Don't Wing It: Plan Ahead for Moving Day

When planning a move, everything from choosing a household moving service to closing your bank accounts may be on your mind. During this busy time, it's important not to neglect the important aspect of moving your feathered friend. Before your big move, you need to make preparations for your parrot, in order to minimize stress for your pet and everyone involved. Here are five ways to make the move with your avian companion go smoothly:

1. Know the Law and Regulations

If you're moving out of state, be aware that you may require a permit to keep an exotic pet, such as a parrot. Also, some states ban certain species such as the Quaker parrot, therefore ownership may be illegal. You should contact your state and wildlife department for necessary information regarding the established regulations of parrot ownership.

There are other regulations to keep in mind as well. If you're renting, you need to inquire whether the property owner or management will allow a parrot. There may be restrictions due to the noise factor. Additionally, parrot identification leg bands may be required for legal ownership in some states.

2. Be Sure Your Parrot Is Accustomed to a Transport Carrier Before the Move

Moving day will be stressful for your parrot. When you consider that birds are prey animals, they are easily intimidated by unfamiliar surroundings and view new experiences as potential danger. Choose a safe transport carrier for moving day. It should include one low perch, food and water cups and no hanging toys.

It's best to introduce your pet to the carrier before the move. Do this by placing the bird in the carrier for several minutes at a time, over the course of several days.

3. See Your Avian Veterinarian

Your pet should be given a health examination before your move, and the vet may sign a health certificate as well. Also, if you're moving out of town or out of state, ask the vet for recommendations for a vet in your new location. Finding a new vet may be a challenge, as some vets do not treat exotics or birds.

While at the vet's, it's a good idea to have your bird groomed in preparation for the move. Clipped wings may prevent an accidental escape. Your vet may also offer advice for minimizing the potential of motion sickness in your parrot.

4. Set Up Your Bird's Cage Prior to Moving

Don't wait until you move in to your new home to set up your parrot cage. Choose the cage location beforehand and have it all ready for your pet on moving day. You might want to board your pet during moving day, to keep it out of the way. After things have settled and the movers have left, bring your parrot to its new home and cage.

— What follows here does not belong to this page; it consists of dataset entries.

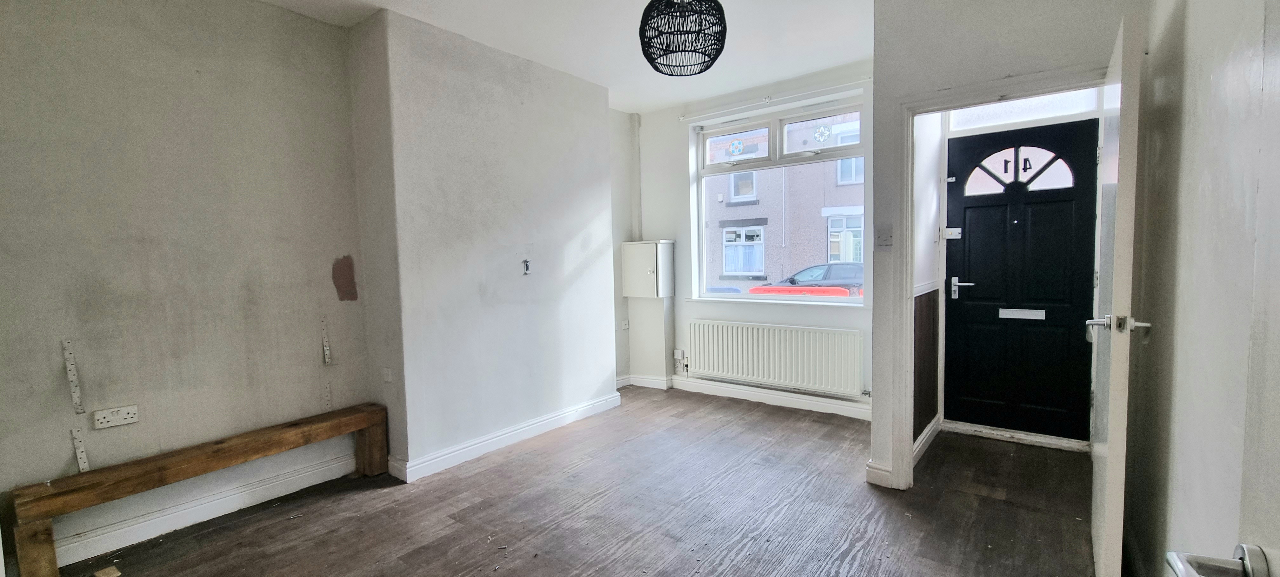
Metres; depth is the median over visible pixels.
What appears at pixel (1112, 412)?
open door
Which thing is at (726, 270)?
building
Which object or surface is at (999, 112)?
transom window
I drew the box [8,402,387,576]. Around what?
wooden bench
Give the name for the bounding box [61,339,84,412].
shelf bracket
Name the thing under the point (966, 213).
front door
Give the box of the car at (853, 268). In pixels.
[753,261,865,296]
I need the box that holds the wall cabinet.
[621,239,674,297]
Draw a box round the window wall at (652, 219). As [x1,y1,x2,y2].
[622,56,874,415]
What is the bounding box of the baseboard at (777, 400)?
[616,372,882,423]
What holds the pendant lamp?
hanging from the ceiling at (416, 15)
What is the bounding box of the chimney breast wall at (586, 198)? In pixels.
[347,8,621,477]
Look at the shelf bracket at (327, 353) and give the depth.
2.92 m
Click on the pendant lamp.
(664, 50)
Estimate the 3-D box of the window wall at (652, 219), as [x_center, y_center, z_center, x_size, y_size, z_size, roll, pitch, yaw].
[1.004,-0.370,4.265,2.865,2.750,0.255,2,4,37]
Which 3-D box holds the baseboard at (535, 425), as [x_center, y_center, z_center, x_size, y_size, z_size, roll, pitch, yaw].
[-0.838,1.029,3.557,0.218,0.115,1.955,2,4,37]
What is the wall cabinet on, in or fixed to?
attached to the window wall at (652, 219)
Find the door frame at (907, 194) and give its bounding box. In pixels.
[878,62,1113,489]
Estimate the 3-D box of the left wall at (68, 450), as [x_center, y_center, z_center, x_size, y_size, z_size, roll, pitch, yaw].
[-2.507,-0.171,2.197,0.194,2.751,2.508,2,4,37]
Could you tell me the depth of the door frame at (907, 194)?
2.59 m
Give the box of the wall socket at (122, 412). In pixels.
[93,403,139,428]
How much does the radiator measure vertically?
0.522 m
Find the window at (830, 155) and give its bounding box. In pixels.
[691,97,867,303]
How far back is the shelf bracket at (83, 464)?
2.12 m
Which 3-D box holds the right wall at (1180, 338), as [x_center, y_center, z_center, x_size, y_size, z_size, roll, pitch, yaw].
[1.128,-0.131,0.677,0.149,2.726,4.059,2,4,37]
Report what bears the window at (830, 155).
in the window wall at (652, 219)
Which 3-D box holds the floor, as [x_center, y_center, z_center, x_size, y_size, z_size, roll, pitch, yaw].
[-0.071,1.214,2.070,4.300,0.108,5.415,2,4,37]
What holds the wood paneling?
attached to the hallway side wall
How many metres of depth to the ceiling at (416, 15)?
3.08 m
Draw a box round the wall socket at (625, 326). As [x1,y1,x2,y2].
[620,318,630,329]
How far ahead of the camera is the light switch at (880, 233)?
2.61 m
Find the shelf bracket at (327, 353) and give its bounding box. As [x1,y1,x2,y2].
[320,314,332,364]
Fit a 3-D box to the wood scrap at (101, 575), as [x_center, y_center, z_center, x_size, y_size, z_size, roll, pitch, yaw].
[-2.251,1.203,2.029,0.114,0.019,0.062,2,4,37]
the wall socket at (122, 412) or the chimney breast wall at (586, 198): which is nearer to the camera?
the wall socket at (122, 412)
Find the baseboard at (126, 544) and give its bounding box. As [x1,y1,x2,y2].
[52,449,358,567]
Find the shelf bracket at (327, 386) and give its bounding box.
[322,380,332,409]
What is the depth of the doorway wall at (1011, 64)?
2.41 m
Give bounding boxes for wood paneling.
[912,286,939,440]
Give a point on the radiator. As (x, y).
(765, 349)
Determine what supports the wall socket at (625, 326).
attached to the window wall at (652, 219)
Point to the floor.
(449, 526)
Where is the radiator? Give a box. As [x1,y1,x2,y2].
[686,318,865,395]
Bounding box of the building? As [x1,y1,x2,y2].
[702,109,865,292]
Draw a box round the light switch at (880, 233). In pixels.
[874,224,893,248]
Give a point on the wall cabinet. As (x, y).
(650, 262)
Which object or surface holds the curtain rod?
attached to the window wall at (652, 219)
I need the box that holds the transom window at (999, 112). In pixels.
[945,88,1103,133]
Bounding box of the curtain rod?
[678,79,870,120]
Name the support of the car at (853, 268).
on the ground
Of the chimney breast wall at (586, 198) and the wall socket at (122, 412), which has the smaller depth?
the wall socket at (122, 412)
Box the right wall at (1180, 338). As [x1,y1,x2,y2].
[1121,0,1279,576]
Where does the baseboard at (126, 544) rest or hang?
attached to the left wall at (68, 450)
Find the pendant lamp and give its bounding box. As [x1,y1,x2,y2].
[637,0,728,75]
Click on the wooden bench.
(249, 456)
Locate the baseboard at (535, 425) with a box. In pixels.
[386,390,623,481]
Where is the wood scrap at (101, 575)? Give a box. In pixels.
[94,564,121,576]
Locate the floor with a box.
[0,386,1116,576]
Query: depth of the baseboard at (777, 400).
4.23 m
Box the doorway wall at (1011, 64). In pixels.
[870,0,1143,493]
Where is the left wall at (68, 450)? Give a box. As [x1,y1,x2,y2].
[0,0,378,572]
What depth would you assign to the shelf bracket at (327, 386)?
2.91 m
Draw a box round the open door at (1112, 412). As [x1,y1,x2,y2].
[1087,10,1149,576]
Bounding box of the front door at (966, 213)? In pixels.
[942,117,1100,441]

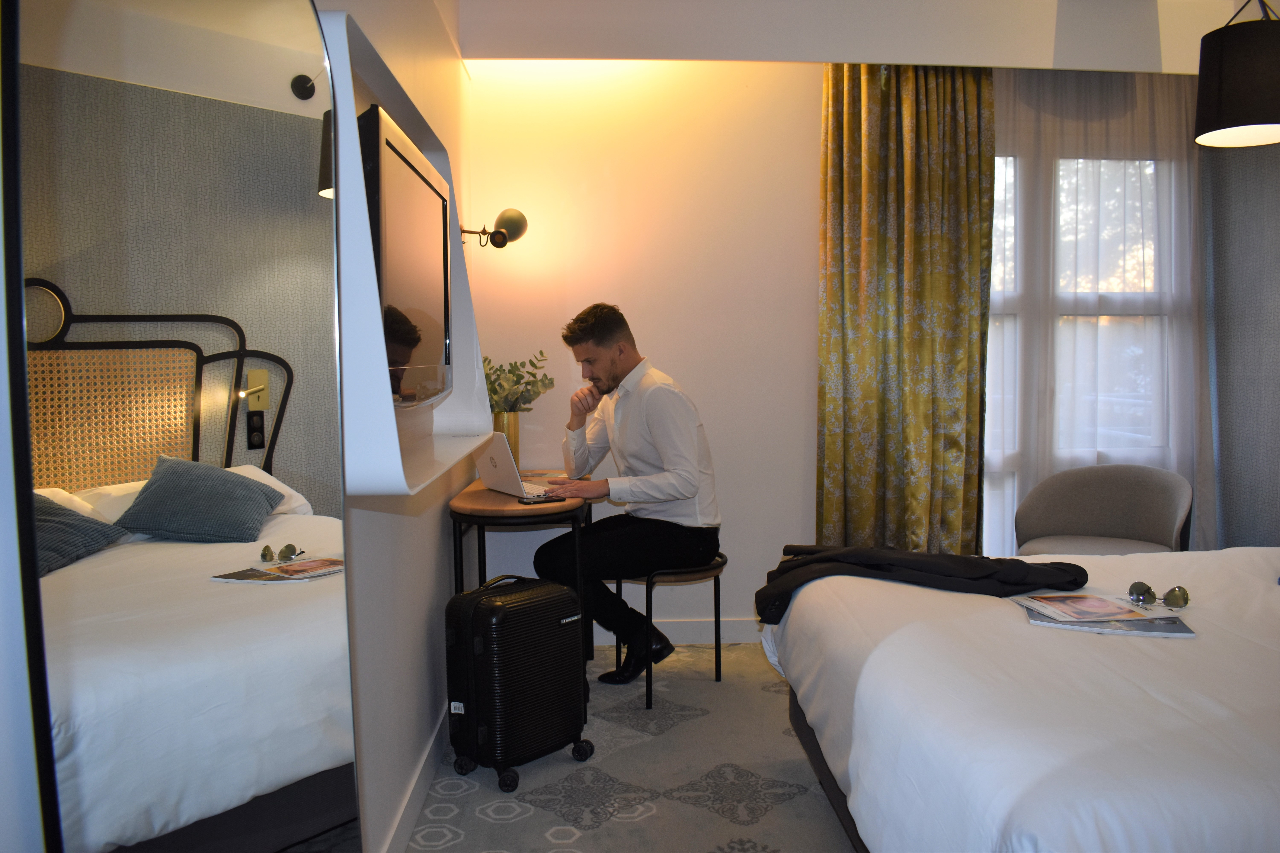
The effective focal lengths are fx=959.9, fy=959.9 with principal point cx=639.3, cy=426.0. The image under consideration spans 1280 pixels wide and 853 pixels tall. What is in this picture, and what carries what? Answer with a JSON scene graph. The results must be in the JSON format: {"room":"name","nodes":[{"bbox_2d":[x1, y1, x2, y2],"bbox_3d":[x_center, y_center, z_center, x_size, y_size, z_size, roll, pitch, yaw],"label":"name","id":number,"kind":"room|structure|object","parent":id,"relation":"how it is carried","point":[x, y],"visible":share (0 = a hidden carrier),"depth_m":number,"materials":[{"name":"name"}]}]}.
{"room":"bedroom","nodes":[
{"label":"bedroom","id":0,"kind":"room"},
{"bbox_2d":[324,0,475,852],"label":"left wall","id":1,"kind":"structure","parent":0,"point":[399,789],"depth_m":2.52,"materials":[{"name":"white paint"}]},
{"bbox_2d":[4,1,356,852],"bbox_3d":[-0.470,0.166,1.090,0.037,1.797,0.819,0,4,5],"label":"wall mirror","id":2,"kind":"object","parent":1,"relation":"attached to","point":[336,735],"visible":1,"depth_m":0.96,"materials":[{"name":"mirror"}]},
{"bbox_2d":[321,7,486,499],"bbox_3d":[-0.506,-0.283,2.009,0.265,0.783,1.174,-1,4,-4],"label":"wall shelf","id":3,"kind":"object","parent":1,"relation":"attached to","point":[394,466],"visible":0.54,"depth_m":1.65,"materials":[{"name":"white"}]},
{"bbox_2d":[359,102,453,406],"bbox_3d":[-0.535,-0.338,2.146,0.204,0.558,0.779,-1,4,-4],"label":"television","id":4,"kind":"object","parent":3,"relation":"in","point":[399,222],"visible":0.78,"depth_m":2.01,"materials":[{"name":"black glass"}]},
{"bbox_2d":[380,702,451,852],"bbox_3d":[-0.580,1.045,1.988,0.017,0.103,4.064,-1,4,-4],"label":"baseboard","id":5,"kind":"structure","parent":1,"relation":"attached to","point":[409,817],"depth_m":2.60,"materials":[{"name":"white paint"}]},
{"bbox_2d":[405,641,858,852],"bbox_3d":[0.755,1.144,1.998,3.722,0.098,4.590,-1,4,-4],"label":"carpet floor","id":6,"kind":"structure","parent":0,"point":[770,814],"depth_m":2.81,"materials":[{"name":"carpet"}]},
{"bbox_2d":[443,573,592,791],"bbox_3d":[-0.374,0.750,2.923,0.273,0.571,0.407,3,5,42],"label":"suitcase","id":7,"kind":"object","parent":6,"relation":"on","point":[554,588],"visible":0.98,"depth_m":2.80,"materials":[{"name":"black plastic"}]},
{"bbox_2d":[449,477,596,683],"bbox_3d":[-0.405,0.614,3.573,0.454,0.757,0.992,-1,4,-4],"label":"desk","id":8,"kind":"object","parent":6,"relation":"on","point":[494,501],"visible":0.52,"depth_m":3.19,"materials":[{"name":"brown wood"}]},
{"bbox_2d":[490,409,519,465],"bbox_3d":[-0.547,0.078,3.846,0.124,0.271,0.127,-1,4,-4],"label":"vase","id":9,"kind":"object","parent":8,"relation":"on","point":[514,446],"visible":0.48,"depth_m":3.80,"materials":[{"name":"gold metal"}]},
{"bbox_2d":[481,350,557,414],"bbox_3d":[-0.555,-0.116,3.861,0.381,0.368,0.336,-1,4,-4],"label":"plant","id":10,"kind":"object","parent":9,"relation":"in","point":[509,371],"visible":0.43,"depth_m":3.83,"materials":[{"name":"green plant"}]},
{"bbox_2d":[472,432,557,497],"bbox_3d":[-0.428,0.125,3.449,0.281,0.218,0.347,-3,5,-32],"label":"laptop","id":11,"kind":"object","parent":8,"relation":"on","point":[504,476],"visible":0.78,"depth_m":3.37,"materials":[{"name":"silver metal"}]},
{"bbox_2d":[516,492,559,503],"bbox_3d":[-0.339,0.246,3.263,0.150,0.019,0.053,-3,5,-29],"label":"smartphone","id":12,"kind":"object","parent":8,"relation":"on","point":[524,501],"visible":0.99,"depth_m":3.24,"materials":[{"name":"black"}]},
{"bbox_2d":[609,551,731,712],"bbox_3d":[0.104,0.741,3.629,0.414,0.492,0.443,-1,4,-4],"label":"stool","id":13,"kind":"object","parent":6,"relation":"on","point":[715,578],"visible":0.56,"depth_m":3.49,"materials":[{"name":"black metal"}]},
{"bbox_2d":[530,302,723,682],"bbox_3d":[-0.051,0.249,3.571,0.588,1.358,0.706,-3,5,-32],"label":"man","id":14,"kind":"object","parent":13,"relation":"on","point":[652,421],"visible":0.97,"depth_m":3.43},
{"bbox_2d":[766,545,1279,852],"bbox_3d":[1.446,0.602,2.093,2.107,0.972,1.945,-1,4,-4],"label":"bed","id":15,"kind":"object","parent":6,"relation":"on","point":[1188,665],"visible":0.96,"depth_m":1.74,"materials":[{"name":"white fabric"}]},
{"bbox_2d":[760,543,1088,626],"bbox_3d":[0.741,0.403,2.579,0.884,0.165,0.436,0,4,6],"label":"black jacket","id":16,"kind":"object","parent":15,"relation":"on","point":[1073,566],"visible":0.91,"depth_m":2.48,"materials":[{"name":"black fabric"}]},
{"bbox_2d":[1015,591,1179,624],"bbox_3d":[1.037,0.413,2.199,0.264,0.007,0.219,-1,4,-4],"label":"magazine","id":17,"kind":"object","parent":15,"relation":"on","point":[1108,605],"visible":0.98,"depth_m":2.17,"materials":[{"name":"white paper"}]},
{"bbox_2d":[1127,581,1190,608],"bbox_3d":[1.198,0.386,2.224,0.127,0.051,0.134,0,4,14],"label":"sunglasses","id":18,"kind":"object","parent":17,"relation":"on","point":[1148,590],"visible":0.99,"depth_m":2.19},
{"bbox_2d":[1022,605,1195,637],"bbox_3d":[1.038,0.423,2.145,0.309,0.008,0.219,1,4,17],"label":"magazine","id":19,"kind":"object","parent":15,"relation":"on","point":[1143,630],"visible":0.53,"depth_m":2.07,"materials":[{"name":"paper"}]},
{"bbox_2d":[1013,463,1192,555],"bbox_3d":[1.849,0.563,3.843,0.678,0.771,0.627,2,5,31],"label":"armchair","id":20,"kind":"object","parent":6,"relation":"on","point":[1165,496],"visible":0.67,"depth_m":3.93,"materials":[{"name":"grey fabric"}]},
{"bbox_2d":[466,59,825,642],"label":"back wall","id":21,"kind":"structure","parent":0,"point":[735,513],"depth_m":4.10,"materials":[{"name":"paint"}]},
{"bbox_2d":[461,208,528,247],"bbox_3d":[-0.600,-0.784,3.841,0.306,0.173,0.162,-1,4,-4],"label":"wall lamp","id":22,"kind":"object","parent":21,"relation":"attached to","point":[509,222],"visible":0.96,"depth_m":3.81,"materials":[{"name":"black metal"}]},
{"bbox_2d":[593,616,761,644],"bbox_3d":[0.809,0.884,4.213,3.185,0.099,0.016,-1,4,-4],"label":"baseboard","id":23,"kind":"structure","parent":21,"relation":"attached to","point":[730,633],"depth_m":4.19,"materials":[{"name":"white paint"}]},
{"bbox_2d":[985,159,1194,552],"bbox_3d":[1.916,-0.288,4.382,1.625,2.031,0.152,-1,4,-4],"label":"window","id":24,"kind":"structure","parent":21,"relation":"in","point":[1125,299],"depth_m":4.38,"materials":[{"name":"white glass"}]},
{"bbox_2d":[455,0,1270,72],"bbox_3d":[1.316,-1.589,3.141,4.006,0.333,2.671,-1,4,-4],"label":"ceiling","id":25,"kind":"structure","parent":0,"point":[825,58],"depth_m":3.77,"materials":[{"name":"white paint"}]},
{"bbox_2d":[816,60,996,557],"bbox_3d":[1.114,-0.363,4.030,0.773,2.568,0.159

5. Gather Your Bird Supplies

Before moving day arrives, have the parrot supplies you'll need ready to go. This will include food and water. It's a good idea to take along store-bought bottled water, or you can place boiled water in an airtight container for the trip. If you plan on using a water bottle in place of a cup during transport, be sure your parrot has been accustomed to using one beforehand.

What else should you bring along for the move? Pack paper towels for lining the transport carrier. You might also want to assemble a bird first aid kit. This should include styptic powder or cornstarch to minimize emergency bleeding, cotton swabs, rolled gauze and antiseptic wipes.

Concluding Thoughts on Moving With Your Parrot

Your parrot will mimic your own reaction to new situations and environments. If you remain calm for the move, it will help minimize your pet's stress on moving day. Staying focused and organized will help ensure a successful move.